** Opening Document segment block **

[my tweets from a seminar I went to today, presented in reverse chronological order]
1:36pm
The middle-author problem: if you get little credit for your role in a study, where’s the incentive to check & vouch for the whole project?
12:58pm
Larry Kessler: As part of their training, grad students can re-run publicly available code and see whether they get the same results.
12:57pm
One Duke prof falsified a line of his CV, saying he got a Rhodes Scholarship … to Australia. Not really Rhodes Scholar material.
12:53pm
Kessler: Also, letters of concern to journals should not just be forwarded back to the authors of the article under suspicion.
12:52pm
Witten: How can 2 reviewers fairly evaluate a multidisciplinary 30-person paper? No way to do that, plus it isn’t their job.
12:51pm
Question from audience: role of journal editors and peer review in Duke case?

** Closing Document segment block **

_Requirement 1_. In the seminar tweets, quote the passage starting at "[my tweets from" and ending at "the whole project?".
_Requirement 2_. List every timestamp that appears in the seminar tweets.
_Requirement 3_. Carry on the seminar tweets from the final line shown.

** Opening Dataset excerpts block **

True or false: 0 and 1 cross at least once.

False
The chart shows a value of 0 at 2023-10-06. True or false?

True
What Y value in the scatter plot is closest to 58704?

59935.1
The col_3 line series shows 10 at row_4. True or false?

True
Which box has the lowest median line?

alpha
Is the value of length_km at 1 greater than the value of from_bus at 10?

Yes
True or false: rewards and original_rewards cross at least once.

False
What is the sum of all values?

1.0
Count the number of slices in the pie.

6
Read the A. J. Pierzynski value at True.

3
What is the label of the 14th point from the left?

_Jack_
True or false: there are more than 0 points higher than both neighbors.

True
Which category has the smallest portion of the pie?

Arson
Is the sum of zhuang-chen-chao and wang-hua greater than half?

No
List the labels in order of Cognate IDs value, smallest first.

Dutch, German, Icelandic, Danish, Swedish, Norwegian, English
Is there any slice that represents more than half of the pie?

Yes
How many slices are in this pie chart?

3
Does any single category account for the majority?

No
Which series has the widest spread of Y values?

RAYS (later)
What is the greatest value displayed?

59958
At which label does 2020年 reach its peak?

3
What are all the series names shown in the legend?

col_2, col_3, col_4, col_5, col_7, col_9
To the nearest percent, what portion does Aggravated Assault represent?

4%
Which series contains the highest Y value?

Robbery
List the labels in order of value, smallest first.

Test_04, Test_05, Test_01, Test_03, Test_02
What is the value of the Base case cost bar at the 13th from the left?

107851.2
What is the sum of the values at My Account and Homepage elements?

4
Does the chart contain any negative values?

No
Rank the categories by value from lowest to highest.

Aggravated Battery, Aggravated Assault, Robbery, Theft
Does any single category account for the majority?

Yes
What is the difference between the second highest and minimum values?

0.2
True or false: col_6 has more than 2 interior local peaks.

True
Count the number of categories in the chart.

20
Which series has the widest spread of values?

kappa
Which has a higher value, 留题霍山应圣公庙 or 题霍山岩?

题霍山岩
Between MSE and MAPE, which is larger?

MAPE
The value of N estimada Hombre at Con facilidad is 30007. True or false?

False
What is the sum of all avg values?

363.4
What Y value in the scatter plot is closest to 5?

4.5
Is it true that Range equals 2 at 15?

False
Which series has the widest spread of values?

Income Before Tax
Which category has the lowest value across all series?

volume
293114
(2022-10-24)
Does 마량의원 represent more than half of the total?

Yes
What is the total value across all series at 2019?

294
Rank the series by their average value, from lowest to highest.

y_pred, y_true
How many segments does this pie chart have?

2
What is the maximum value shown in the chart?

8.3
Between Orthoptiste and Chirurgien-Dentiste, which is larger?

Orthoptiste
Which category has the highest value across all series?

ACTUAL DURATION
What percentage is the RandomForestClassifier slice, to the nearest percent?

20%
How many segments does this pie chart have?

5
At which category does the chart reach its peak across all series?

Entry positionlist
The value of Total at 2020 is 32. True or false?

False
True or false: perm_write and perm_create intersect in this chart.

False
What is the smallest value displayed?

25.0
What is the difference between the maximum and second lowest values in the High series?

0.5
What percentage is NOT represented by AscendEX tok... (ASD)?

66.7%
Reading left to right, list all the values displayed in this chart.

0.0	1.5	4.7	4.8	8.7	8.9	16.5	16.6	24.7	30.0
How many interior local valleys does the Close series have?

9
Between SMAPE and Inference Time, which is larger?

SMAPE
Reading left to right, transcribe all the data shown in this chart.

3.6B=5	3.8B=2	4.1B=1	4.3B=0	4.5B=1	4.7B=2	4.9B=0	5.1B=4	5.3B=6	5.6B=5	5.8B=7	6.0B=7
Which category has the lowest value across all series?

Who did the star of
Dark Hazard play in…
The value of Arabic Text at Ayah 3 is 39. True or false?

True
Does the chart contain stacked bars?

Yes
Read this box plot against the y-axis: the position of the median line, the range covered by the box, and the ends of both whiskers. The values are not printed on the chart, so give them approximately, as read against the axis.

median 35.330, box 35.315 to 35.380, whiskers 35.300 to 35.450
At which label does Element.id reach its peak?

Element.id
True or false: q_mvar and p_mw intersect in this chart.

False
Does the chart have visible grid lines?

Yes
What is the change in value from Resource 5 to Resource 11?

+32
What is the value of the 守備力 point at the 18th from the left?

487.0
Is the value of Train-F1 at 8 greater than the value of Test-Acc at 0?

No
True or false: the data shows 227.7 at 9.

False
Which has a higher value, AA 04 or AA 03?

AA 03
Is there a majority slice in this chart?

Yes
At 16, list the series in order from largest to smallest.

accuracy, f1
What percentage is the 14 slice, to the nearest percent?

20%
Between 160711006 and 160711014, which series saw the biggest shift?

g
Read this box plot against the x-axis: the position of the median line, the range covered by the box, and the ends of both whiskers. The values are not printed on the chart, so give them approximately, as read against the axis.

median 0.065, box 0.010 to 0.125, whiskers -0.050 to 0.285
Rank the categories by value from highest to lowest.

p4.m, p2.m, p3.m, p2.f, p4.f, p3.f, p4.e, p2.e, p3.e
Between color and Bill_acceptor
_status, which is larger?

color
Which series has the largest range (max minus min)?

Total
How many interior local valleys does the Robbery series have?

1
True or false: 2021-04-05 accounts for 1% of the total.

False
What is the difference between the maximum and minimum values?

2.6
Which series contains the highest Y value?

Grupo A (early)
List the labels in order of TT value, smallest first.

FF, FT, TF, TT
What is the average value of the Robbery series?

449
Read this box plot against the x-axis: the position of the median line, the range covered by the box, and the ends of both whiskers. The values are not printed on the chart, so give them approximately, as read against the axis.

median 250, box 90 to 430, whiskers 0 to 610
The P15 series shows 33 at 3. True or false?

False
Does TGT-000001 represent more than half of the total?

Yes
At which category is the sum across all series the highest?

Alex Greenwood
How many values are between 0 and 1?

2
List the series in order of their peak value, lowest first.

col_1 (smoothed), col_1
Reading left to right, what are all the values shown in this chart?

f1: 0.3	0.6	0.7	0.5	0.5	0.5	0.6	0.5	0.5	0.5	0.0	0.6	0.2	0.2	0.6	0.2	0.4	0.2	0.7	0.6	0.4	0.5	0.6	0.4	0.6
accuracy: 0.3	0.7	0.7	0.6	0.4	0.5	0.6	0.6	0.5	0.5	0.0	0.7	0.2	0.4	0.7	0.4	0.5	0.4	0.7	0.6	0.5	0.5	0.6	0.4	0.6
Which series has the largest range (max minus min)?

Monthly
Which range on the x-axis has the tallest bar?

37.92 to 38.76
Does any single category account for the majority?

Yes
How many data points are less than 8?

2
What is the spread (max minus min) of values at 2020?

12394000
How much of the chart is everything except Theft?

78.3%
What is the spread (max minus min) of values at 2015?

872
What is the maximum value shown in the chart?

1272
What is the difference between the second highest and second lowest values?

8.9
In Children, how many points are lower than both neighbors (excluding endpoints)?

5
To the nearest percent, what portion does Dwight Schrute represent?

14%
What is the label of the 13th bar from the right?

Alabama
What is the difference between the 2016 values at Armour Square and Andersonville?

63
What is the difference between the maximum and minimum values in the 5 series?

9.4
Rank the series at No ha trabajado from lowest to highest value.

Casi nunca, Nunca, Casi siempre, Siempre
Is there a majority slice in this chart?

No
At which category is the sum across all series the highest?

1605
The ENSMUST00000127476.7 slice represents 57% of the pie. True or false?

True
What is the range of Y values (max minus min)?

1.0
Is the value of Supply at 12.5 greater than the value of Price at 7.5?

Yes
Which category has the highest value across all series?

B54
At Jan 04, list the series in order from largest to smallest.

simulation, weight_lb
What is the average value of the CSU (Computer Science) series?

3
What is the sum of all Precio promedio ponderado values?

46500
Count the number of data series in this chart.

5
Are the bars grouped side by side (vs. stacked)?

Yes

** Closing Dataset excerpts block **

_Final answer 1_.
[my tweets from a seminar I went to today, presented in reverse chronological order]
1:36pm
The middle-author problem: if you get little credit for your role in a study, where’s the incentive to check & vouch for the whole project?

_Final answer 2_.
1:36pm
12:58pm
12:57pm
12:53pm
12:52pm
12:51pm

_Final answer 3_.
12:50pm
Kessler: Duke scientists wanted fame, promotions, grants … but weren’t aiming for royalties on diagnostic test. Wasn’t about $$ per se.
12:48pm
@smfullerton asks about conflict of interest, the elephant in the room. Duke scientists had vested interests in clinical trials?
12:46pm
Funders support discovery of exciting new approaches but are reluctant to support validation, so validation naturally gets neglected.
12:44pm
FDA needs to develop a guide on how to bring an omics test to the clinic. It’s been “putzing around” for a decade, Kessler says.
12:43pm
Institutions don’t always support multi-discipline work to ensure proper credit and accountability. What about middle authors?
12:38pm
There is a “bright line” between test discovery/validation on one side and evaluation for clinical utility/use on the other.
12:37pm
Kessler says we think we know how to do discovery and test validation, but lots of mistakes get made. Don’t validate on already-used data!
12:33pm
IOM report explains how to “correctly” translate omics diagnostics from bench to beside, and lists responsibilities of various parties.
12:31pm
Institute of Medicine report was released in March. Larry Kessler (who served on the IoM committee with Witten) will tell us about it now.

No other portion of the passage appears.